Ontario’ passed’s Bill 60 is ushering in significant changes to a landlord–tenant system facing soaring rents, low vacancy rates and growing pressure on both private and nonprofit housing providers.

The new law is, among other things, designed to speed up hearings at the Landlord and Tenant Board (LTB) and simplify evictions.

Sarah Button, executive director of Centretown Citizens Ottawa Corporation (CCOC), says Bill 60 seems an attempt to “expedite evictions rather than fixing the system that is getting you decisions. If the government wants affordability, it needs to protect it, not just hope it lasts.”

The Peterborough Community Legal Centre says tenants used to have 14 days to pay their rent under an N4 notice before a landlord can apply for an eviction hearing with the LTB, but Bill 60 cuts that time to seven days. The law will also shorten the time to request a review of an LTB decision to 15 days, from 30.

Ottawa advocates and landlords agree the system is strained. However, they remain sharply divided on whether Bill 60 will ease or intensify that pressure. This is happening as a growing share of residents are spending more than 30 per cent of their income on housing, the Canada Mortgage and Housing Corporation says.

“Even with rental subsidies, we’re seeing tenants lately who simply can’t make ends meet. Affordability isn’t just about having a unit — it’s about whether people can remain in it month after month,” Button said. 

CCOC says a more efficient tribunal alone will not address income insecurity, the primary reason tenants fall behind on rent. 

The conversation can’t just be about enforcement. For many people, this isn’t about avoiding rent. It’s that incomes aren’t keeping up with the cost of living. The affordability gap is widening.

Sarah Button, Centretown Citizens Ottawa Corporation

“The conversation can’t just be about enforcement,” Button said. “For many people, this isn’t about avoiding rent. It’s that incomes aren’t keeping up with the cost of living. The affordability gap is widening.”

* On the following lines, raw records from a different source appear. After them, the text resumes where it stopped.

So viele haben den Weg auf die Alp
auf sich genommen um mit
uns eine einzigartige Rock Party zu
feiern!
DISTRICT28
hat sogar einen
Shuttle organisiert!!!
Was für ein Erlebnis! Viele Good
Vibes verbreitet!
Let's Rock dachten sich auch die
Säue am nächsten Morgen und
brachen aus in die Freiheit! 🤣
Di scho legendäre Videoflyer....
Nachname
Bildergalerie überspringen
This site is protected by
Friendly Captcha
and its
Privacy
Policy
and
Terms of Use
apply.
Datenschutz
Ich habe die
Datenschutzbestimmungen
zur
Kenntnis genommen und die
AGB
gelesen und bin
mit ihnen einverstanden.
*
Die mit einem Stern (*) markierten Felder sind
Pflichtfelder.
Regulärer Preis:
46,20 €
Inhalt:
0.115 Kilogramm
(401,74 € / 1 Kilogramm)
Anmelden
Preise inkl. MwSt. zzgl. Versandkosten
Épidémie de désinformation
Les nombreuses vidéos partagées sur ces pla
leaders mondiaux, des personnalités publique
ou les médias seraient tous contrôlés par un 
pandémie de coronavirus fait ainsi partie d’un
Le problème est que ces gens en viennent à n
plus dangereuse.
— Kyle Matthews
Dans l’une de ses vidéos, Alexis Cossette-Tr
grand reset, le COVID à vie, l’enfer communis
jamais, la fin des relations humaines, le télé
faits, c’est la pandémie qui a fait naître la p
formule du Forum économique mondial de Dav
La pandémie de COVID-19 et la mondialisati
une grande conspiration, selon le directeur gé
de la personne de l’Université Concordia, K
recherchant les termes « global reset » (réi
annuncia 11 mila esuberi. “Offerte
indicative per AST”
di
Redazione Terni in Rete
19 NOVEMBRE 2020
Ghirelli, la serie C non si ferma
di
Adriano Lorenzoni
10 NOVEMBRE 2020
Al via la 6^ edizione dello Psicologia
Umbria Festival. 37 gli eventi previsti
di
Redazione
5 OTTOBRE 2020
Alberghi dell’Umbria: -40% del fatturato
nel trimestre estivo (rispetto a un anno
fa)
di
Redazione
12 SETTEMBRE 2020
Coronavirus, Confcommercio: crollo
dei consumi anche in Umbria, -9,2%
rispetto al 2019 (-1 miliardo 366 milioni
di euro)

While tenant organizations are concerned about the impact of faster evictions and affordability on young and low-income tenants, landlords say the previous system allowed non-payment cases to drag on for months.

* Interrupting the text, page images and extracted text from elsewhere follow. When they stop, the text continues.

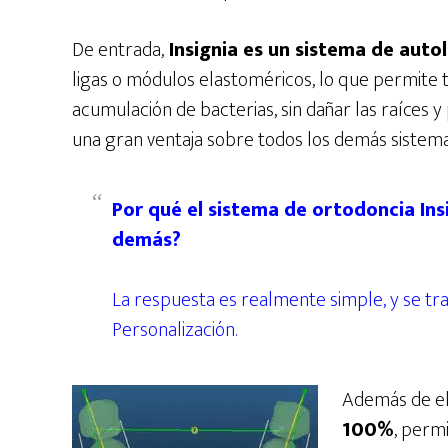
De entrada,
Insignia es un sistema de auto
ligas o módulos elastoméricos, lo que permite
acumulación de bacterias, sin dañar las raíces y
una gran ventaja sobre todos los demás sistem
Por qué el sistema de ortodoncia Ins
demás?
La respuesta es realmente simple, y se tra
Personalización.
Además de el
100%
, perm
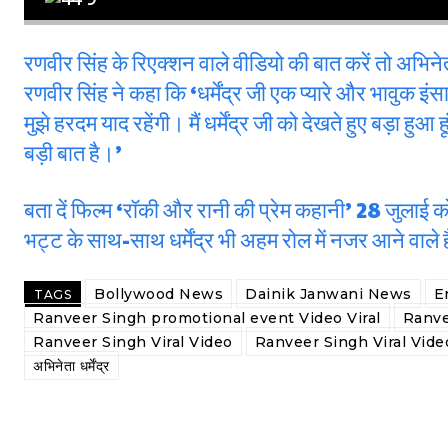
रणवीर सिंह के रिएक्शन वाले वीडियो की बात करें तो अभिने
रणवीर सिंह ने कहा कि ‘धर्मेंद्र जी एक प्यारे और भावुक इंस
मुझे हरदम याद रहेंगी। मैं धर्मेंद्र जी को देखते हुए बड़ा हु
बड़ी बात है।’
बता दें फिल्म ‘रॉकी और रानी की प्रेम कहानी’ 28 जुलाई को
भट्ट के साथ-साथ धर्मेंद्र भी अहम रोल में नजर आने वाले ह
Bollywood News
Dainik Janwani News
E
TAGS
Ranveer Singh promotional event Video Viral
Ranve
Ranveer Singh Viral Video
Ranveer Singh Viral Vid
अभिनेता धर्मेंद्र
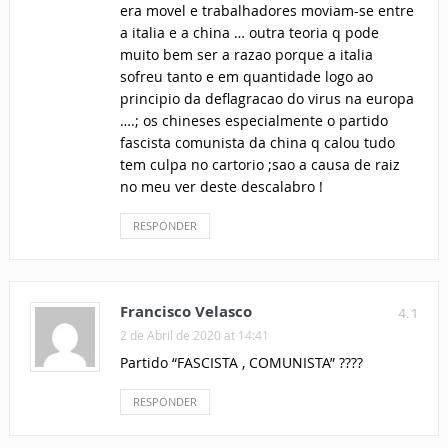
era movel e trabalhadores moviam-se entre
a italia e a china … outra teoria q pode
muito bem ser a razao porque a italia
sofreu tanto e em quantidade logo ao
principio da deflagracao do virus na europa
….; os chineses especialmente o partido
fascista comunista da china q calou tudo
tem culpa no cartorio ;sao a causa de raiz
no meu ver deste descalabro !
RESPONDER
Francisco Velasco
4.1
2 de Abril de 2020 at 14:41
Partido “FASCISTA , COMUNISTA” ????
RESPONDER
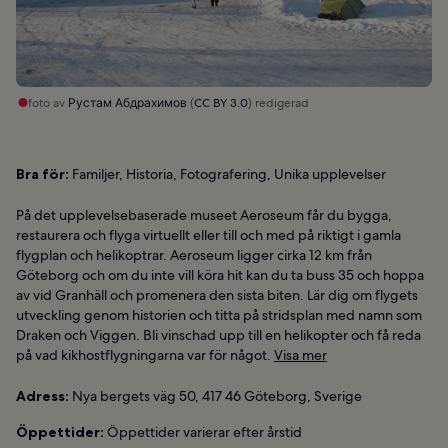
foto av
Рустам Абдрахимов
(
CC BY 3.0
) redigerad
Bra för:
Familjer, Historia, Fotografering, Unika upplevelser
På det upplevelsebaserade museet Aeroseum får du bygga,
restaurera och flyga virtuellt eller till och med på riktigt i gamla
flygplan och helikoptrar. Aeroseum ligger cirka 12 km från
Göteborg och om du inte vill köra hit kan du ta buss 35 och hoppa
av vid Granhäll och promenera den sista biten. Lär dig om flygets
utveckling genom historien och titta på stridsplan med namn som
Draken och Viggen. Bli vinschad upp till en helikopter och få reda
på vad kikhostflygningarna var för något.
Visa mer
Adress:
Nya bergets väg 50, 417 46 Göteborg, Sverige
Öppettider:
Öppettider varierar efter årstid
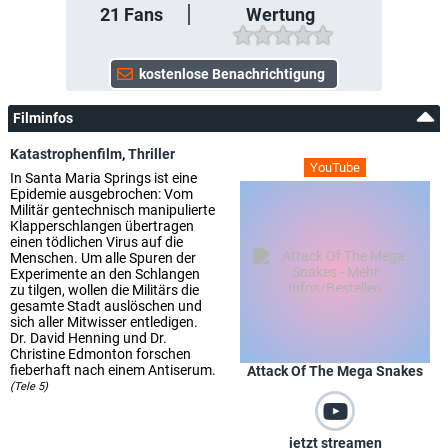
21
Fans
Wertung
Filminfos
Katastrophenfilm
,
Thriller
YouTube
In Santa Maria Springs ist eine
Epidemie ausgebrochen: Vom
Militär gentechnisch manipulierte
Klapperschlangen übertragen
einen tödlichen Virus auf die
Menschen. Um alle Spuren der
Experimente an den Schlangen
zu tilgen, wollen die Militärs die
gesamte Stadt auslöschen und
sich aller Mitwisser entledigen.
Dr. David Henning und Dr.
Christine Edmonton forschen
fieberhaft nach einem Antiserum.
Attack Of The Mega Snakes
(Tele 5)
jetzt streamen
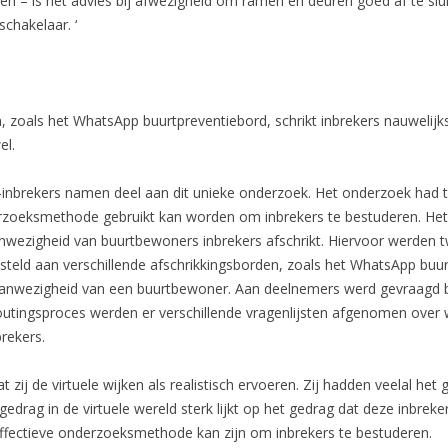
en – is het advies bij afwezigheid om ramen en deuren goed af te slu
chakelaar. ‘
zoals het WhatsApp buurtpreventiebord, schrikt inbrekers nauwelijks
el.
t-inbrekers namen deel aan dit unieke onderzoek. Het onderzoek had
 onderzoeksmethode gebruikt kan worden om inbrekers te bestuderen. 
nwezigheid van buurtbewoners inbrekers afschrikt. Hiervoor werden tw
teld aan verschillende afschrikkingsborden, zoals het WhatsApp buur
 aanwezigheid van een buurtbewoner. Aan deelnemers werd gevraagd be
outingsproces werden er verschillende vragenlijsten afgenomen over 
rekers.
t zij de virtuele wijken als realistisch ervoeren. Zij hadden veelal het 
 gedrag in de virtuele wereld sterk lijkt op het gedrag dat deze inbre
 effectieve onderzoeksmethode kan zijn om inbrekers te bestuderen.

John Dickie, chair of the Eastern Ontario Landlord Organization, says long delays at the LTB have discouraged investment in rental housing and placed large financial burdens on small landlords.

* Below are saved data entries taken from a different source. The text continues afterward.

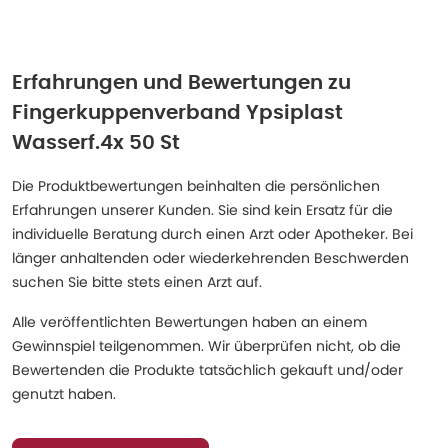
Erfahrungen und Bewertungen zu
Fingerkuppenverband Ypsiplast
Wasserf.4x 50 St
Die Produktbewertungen beinhalten die persönlichen
Erfahrungen unserer Kunden. Sie sind kein Ersatz für die
individuelle Beratung durch einen Arzt oder Apotheker. Bei
länger anhaltenden oder wiederkehrenden Beschwerden
suchen Sie bitte stets einen Arzt auf.
Alle veröffentlichten Bewertungen haben an einem
Gewinnspiel teilgenommen. Wir überprüfen nicht, ob die
Bewertenden die Produkte tatsächlich gekauft und/oder
genutzt haben.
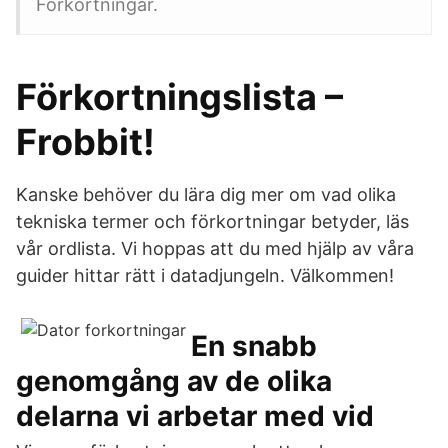
Förkortningar.
Förkortningslista –
Frobbit!
Kanske behöver du lära dig mer om vad olika
tekniska termer och förkortningar betyder, läs
vår ordlista. Vi hoppas att du med hjälp av våra
guider hittar rätt i datadjungeln. Välkommen!
En snabb
genomgång av de olika
delarna vi arbetar med vid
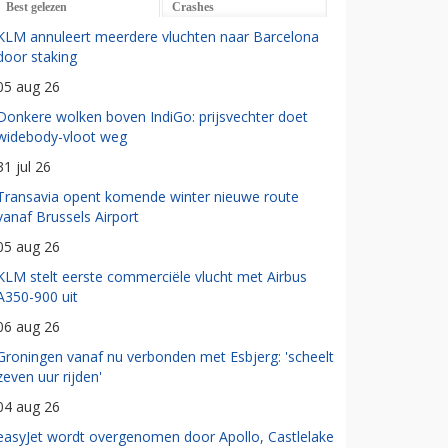
Best gelezen
Crashes
KLM annuleert meerdere vluchten naar Barcelona
door staking
05 aug 26
Donkere wolken boven IndiGo: prijsvechter doet
widebody-vloot weg
31 jul 26
Transavia opent komende winter nieuwe route
vanaf Brussels Airport
05 aug 26
KLM stelt eerste commerciële vlucht met Airbus
A350-900 uit
06 aug 26
Groningen vanaf nu verbonden met Esbjerg: 'scheelt
zeven uur rijden'
04 aug 26
easyJet wordt overgenomen door Apollo, Castlelake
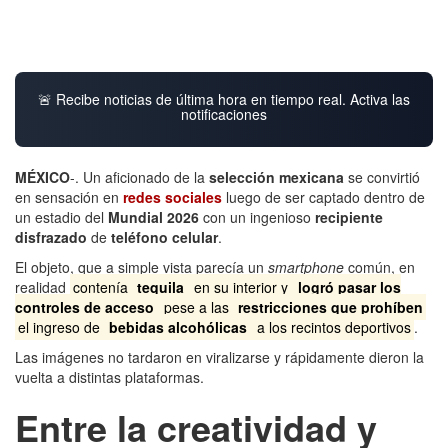
🚨 Recibe noticias de última hora en tiempo real. Activa las
notificaciones
MÉXICO
-. Un aficionado de la
selección mexicana
se convirtió
en sensación en
redes sociales
luego de ser captado dentro de
un estadio del
Mundial 2026
con un ingenioso
recipiente
disfrazado
de
teléfono celular
.
El objeto, que a simple vista parecía un
smartphone
común, en
realidad
contenía
tequila
en su interior y
logró pasar los
controles de acceso
pese a las
restricciones que prohíben
el ingreso de
bebidas alcohólicas
a los recintos deportivos
.
Las imágenes no tardaron en viralizarse y rápidamente dieron la
vuelta a distintas plataformas.
Entre la creatividad y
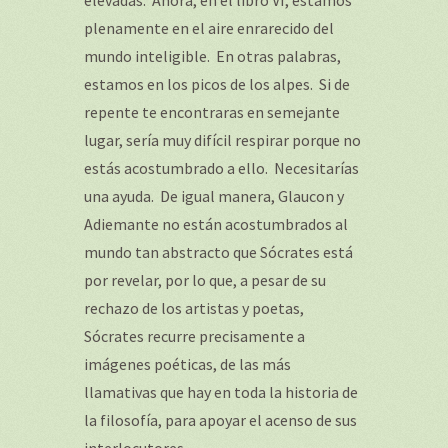
elevadas. Ahora, en el libro VI, estamos
plenamente en el aire enrarecido del
mundo inteligible. En otras palabras,
estamos en los picos de los alpes. Si de
repente te encontraras en semejante
lugar, sería muy difícil respirar porque no
estás acostumbrado a ello. Necesitarías
una ayuda. De igual manera, Glaucon y
Adiemante no están acostumbrados al
mundo tan abstracto que Sócrates está
por revelar, por lo que, a pesar de su
rechazo de los artistas y poetas,
Sócrates recurre precisamente a
imágenes poéticas, de las más
llamativas que hay en toda la historia de
la filosofía, para apoyar el acenso de sus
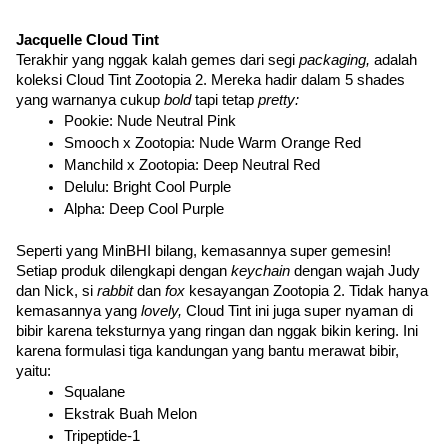
Jacquelle Cloud Tint
Terakhir yang nggak kalah gemes dari segi 
packaging, 
adalah 
koleksi Cloud Tint Zootopia 2. Mereka hadir dalam 5 shades 
yang warnanya cukup 
bold 
tapi tetap 
pretty:
Pookie: Nude Neutral Pink
Smooch x Zootopia: Nude Warm Orange Red
Manchild x Zootopia: Deep Neutral Red
Delulu: Bright Cool Purple
Alpha: Deep Cool Purple
Seperti yang MinBHI bilang, kemasannya super gemesin! 
Setiap produk dilengkapi dengan 
keychain 
dengan wajah Judy 
dan Nick, si 
rabbit 
dan 
fox 
kesayangan Zootopia 2. Tidak hanya 
kemasannya yang 
lovely,
 Cloud Tint ini juga super nyaman di 
bibir karena teksturnya yang ringan dan nggak bikin kering. Ini 
karena formulasi tiga kandungan yang bantu merawat bibir, 
yaitu:
Squalane
Ekstrak Buah Melon
Tripeptide-1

“Most of the backlog at the board involves non-payment or persistent late payment,” Dickie said.

Dickie says the new enforcement measures in Bill 60, which include stricter timelines for moving forward with approved eviction orders, are important for small-scale landlords who depend on rental income to cover costs. He says greater stability for landlords could have impacts across the market. 

“If the rental system is unpredictable or overly risky, fewer landlords will stay in the business and fewer new units will get built,” he said. “That hurts tenants most of all.”

In a statement provided by Dickie, the Eastern Ontario Landlord Organization (EOLO) wrote: “Bill 60 is about moving the balance in the system to a small degree more toward landlords and responsible tenants and away from bad tenants. Landlords say that it is a move towards a more balanced system overall.”

Dickie and Button point to an underlying problem in the Ottawa rental market: demand for housing far exceeds supply. Ontario started 94,750 new builds in 2024 — far below the 125,000 housing starts needed for the government to meet its goal of building 1.5 million homes by 2031.

Municipalities are under pressure and struggling to accelerate approvals. For example, Ottawa missed its provincial housing target in 2024 and is projected to fall short again in 2025, putting provincial funding incentives at risk.

In Canada Mortgage and Housing Corporation’s fall 2024 rental market report, strong demand for rentals outpaced supply, so even though market pressures eased for landlords, the market has remained constricted. This despite the fact that rental units first occupied after Nov. 15, 2018, are exempt from rent-increase limits under the rent-control guideline.

The report also says 2.2 per cent of purpose-built rental apartments were vacant in 2024, up from 1.5 per cent in 2023. This is below the 10-year historical average of 2.7 per cent.

Ottawa students and young renters say they’re feeling pinch.

Dominic Brennan recently moved out of his parents’ house in Rockland to rent an apartment with his brother in Ottawa. He said affordability shapes almost every decision he makes about housing. Brennan lives in a newly built unit that is exempt from rent-control rules. 

“I just want predictable housing costs so I can budget. It’s hard to plan your life when rent changes year to year,” he said.

Brennan said while landlords and tenants often appear to be on opposing sides in public debates, most students he knows aren’t looking for confrontation with their landlords.

He added that the challenge for young renters isn’t luxury or preference — it’s secure housing. 

Despite differing opinions on Bill 60, all sides agree that the stakes are rising. Button said she hopes the legislation’s implementation does not overshadow the financial realities many renters are facing. Dickie said he hopes the reforms promote fair and timely resolutions for landlords and tenants. 

“From my perspective, renters and landlords both want stability,” Brennan said. “I think the system needs clearer rules, so everyone knows what to expect.”